Yapılacak görevler:
A – Aşağıdaki Can Holding ile ilgili metinde "Örgüt üyelerinin farklı" ifadesinden "Şti. bulunuyor." ifadesine kadar olan kısmı hiç değiştirmeden yazın.
B – Can Holding ile ilgili metinde adı geçen şirketlerden, adında "Benzin" kelimesi bulunanların hepsini sıralayın.
C – Can Holding ile ilgili metni son cümlesinden sonra devam ettirin.

Seçilen metin:
○ ○ ○ ○
Yazıda, Can Holding bünyesinde kurulan çok sayıda şirketin, “mal varlığı değerlerinin aklanması amacına hizmet eden” paravan yapılar olarak faaliyet gösterdiği belirtildi.

PARAVAN ŞİRKETLER VE SAHTE FATURA AĞI Sevk yazısında, Kemal Can ve Mehmet Şakir Can’ın, suç örgütünün elebaşı oldukları ifade edildi.

Örgüt üyelerinin farklı sektörlerde faaliyet gösteren onlarca şirket kurarak, hem ticari görünüm kazandıkları hem de yasa dışı kazançlarını gizledikleri tespit edildi.

Bu şirketler arasında Garanti Marketçilik AŞ, Edirnepet Akaryakıt AŞ, Çorlu Benzin İstasyonu AŞ, Çantaköy Petrol AŞ, Babaeski Petrol AŞ, Hayrabolu Petrol AŞ, Keşan Petrol AŞ, Trakya Benzin AŞ, Malkara Benzin AŞ, Tekirdağ Benzin AŞ, Lüleburgaz Petrol AŞ ve Ev-Fa Hersekli Turizm Petrol Ürünleri Tic.

Ltd.

Şti. bulunuyor.

Bu şirketler aracılığıyla, “Bayi Kazanım Katkı Payı” ve “Kurumsal Kimlik Bedeli” adı altında sahte fatura düzenlendiği ve bu yöntemle suçtan elde edilen gelirlerin “yasal ticari kazanç” gibi gösterilerek aklandığı belirtildi.
○ ○ ○ ○
Veri bölümü:
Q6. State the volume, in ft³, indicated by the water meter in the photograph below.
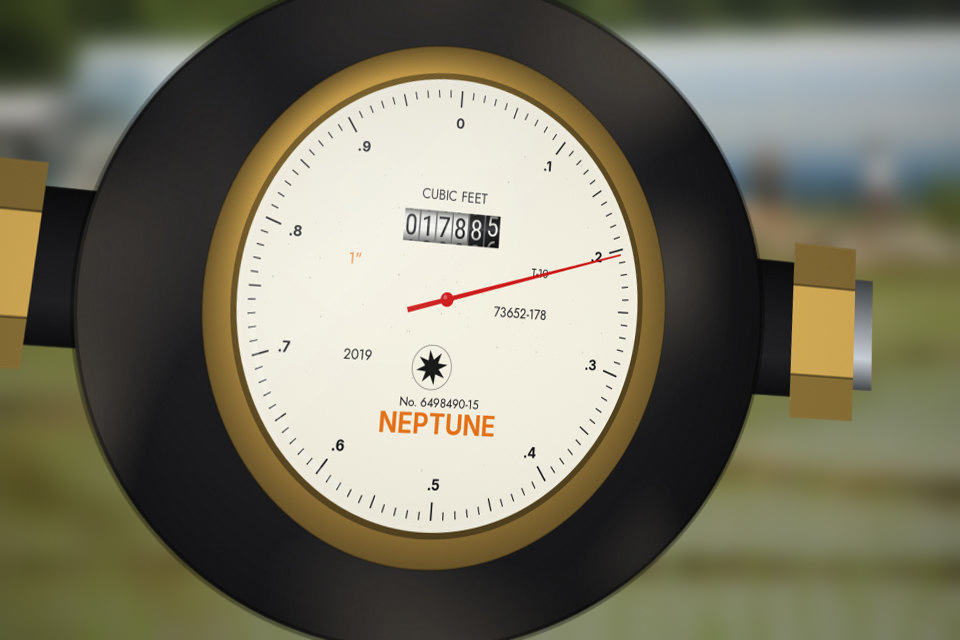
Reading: 17885.20 ft³
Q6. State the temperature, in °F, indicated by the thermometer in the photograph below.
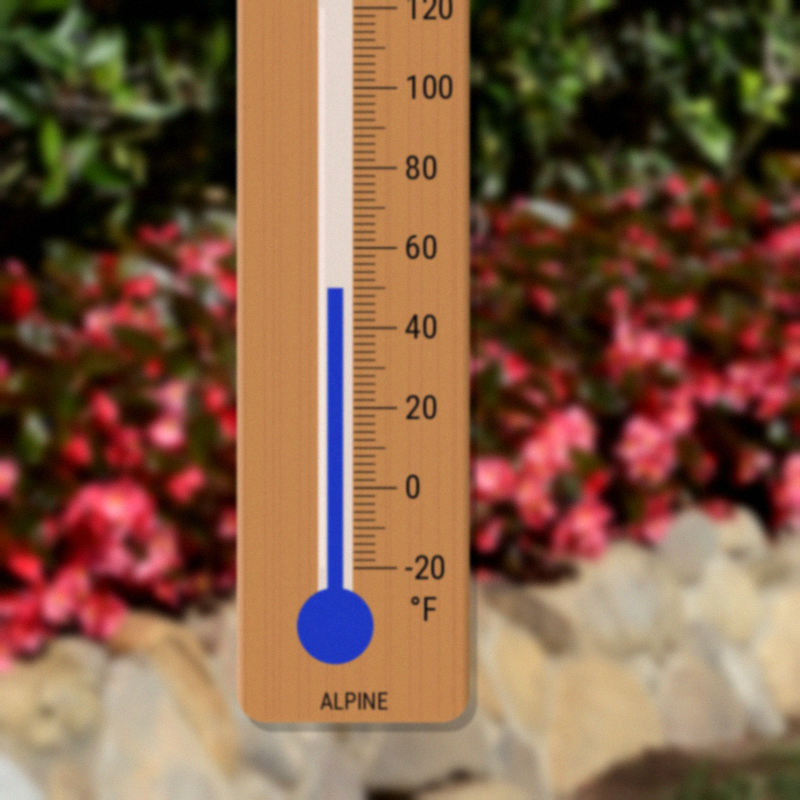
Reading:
○ ○ ○ ○
Görev sonuçları:
A –
Örgüt üyelerinin farklı sektörlerde faaliyet gösteren onlarca şirket kurarak, hem ticari görünüm kazandıkları hem de yasa dışı kazançlarını gizledikleri tespit edildi.

Bu şirketler arasında Garanti Marketçilik AŞ, Edirnepet Akaryakıt AŞ, Çorlu Benzin İstasyonu AŞ, Çantaköy Petrol AŞ, Babaeski Petrol AŞ, Hayrabolu Petrol AŞ, Keşan Petrol AŞ, Trakya Benzin AŞ, Malkara Benzin AŞ, Tekirdağ Benzin AŞ, Lüleburgaz Petrol AŞ ve Ev-Fa Hersekli Turizm Petrol Ürünleri Tic.

Ltd.

Şti. bulunuyor.

B –
Çorlu Benzin İstasyonu AŞ
Trakya Benzin AŞ
Malkara Benzin AŞ
Tekirdağ Benzin AŞ

C –
Yazıya göre, Kemal Çimen adlı şüphelinin, oğluna para aktarılmaması talimatı verdiği konuşmalar tape kayıtlarına girdi.

Oğlu Devran Çimen, ifadesinde Doğa Okulları yetkilisi olduğunu ancak sorulan sorulara net yanıt veremediğini, şirket devirleriyle ilgili bilgi sahibi olmadığını söyledi.

Bu beyanların ardından, suç örgütünün aile üyeleri üzerinden yürüyen bir para aklama ağı oluşturduğu kanaatine varıldı.

MASAK RAPORU: “SAHTE BELGELERLE VERGİ KAÇAKÇILIĞI” Savcılığın sevk yazısında yer alan Mali Suçları Araştırma Kurulu (MASAK) raporu, örgütün mali yapılanmasını ayrıntılı biçimde ortaya koydu.

Raporda, Can Holding’in enerji, akaryakıt, teknoloji, beyaz eşya ve elektronik gibi farklı sektörlerde onlarca şirket üzerinden faaliyet gösterdiği, ancak bu şirketlerin birçoğunun fiilen ticari faaliyet yürütmediği belirtildi.

Rapora göre holding, “hurda eşyaların geri dönüşümündeki ÖTV muafiyetlerinden” haksız yararlanmak amacıyla sürekli şirket devri yaparak, birbirine sahte fatura kesen bir zincir oluşturdu.

Bu yöntemle vergi daireleri ve Hazine’ye karşı vergi ziyaı ve gelir kaybı meydana getirildi.

Akaryakıt sektöründe faaliyet gösteren Enerji Petrol Ürünleri AŞ isimli dağıtıcı firma da soruşturma kapsamına alındı.

Savcılığa göre, bu firmayla ilişkili birçok bayi üzerinden gerçek olmayan yüksek tutarlı faturalar düzenlendi.

Bu işlemler, “gerçek mal hareketi varmış gibi” gösterilerek, KDV ve kurumlar vergisi kaçakçılığına zemin hazırladı.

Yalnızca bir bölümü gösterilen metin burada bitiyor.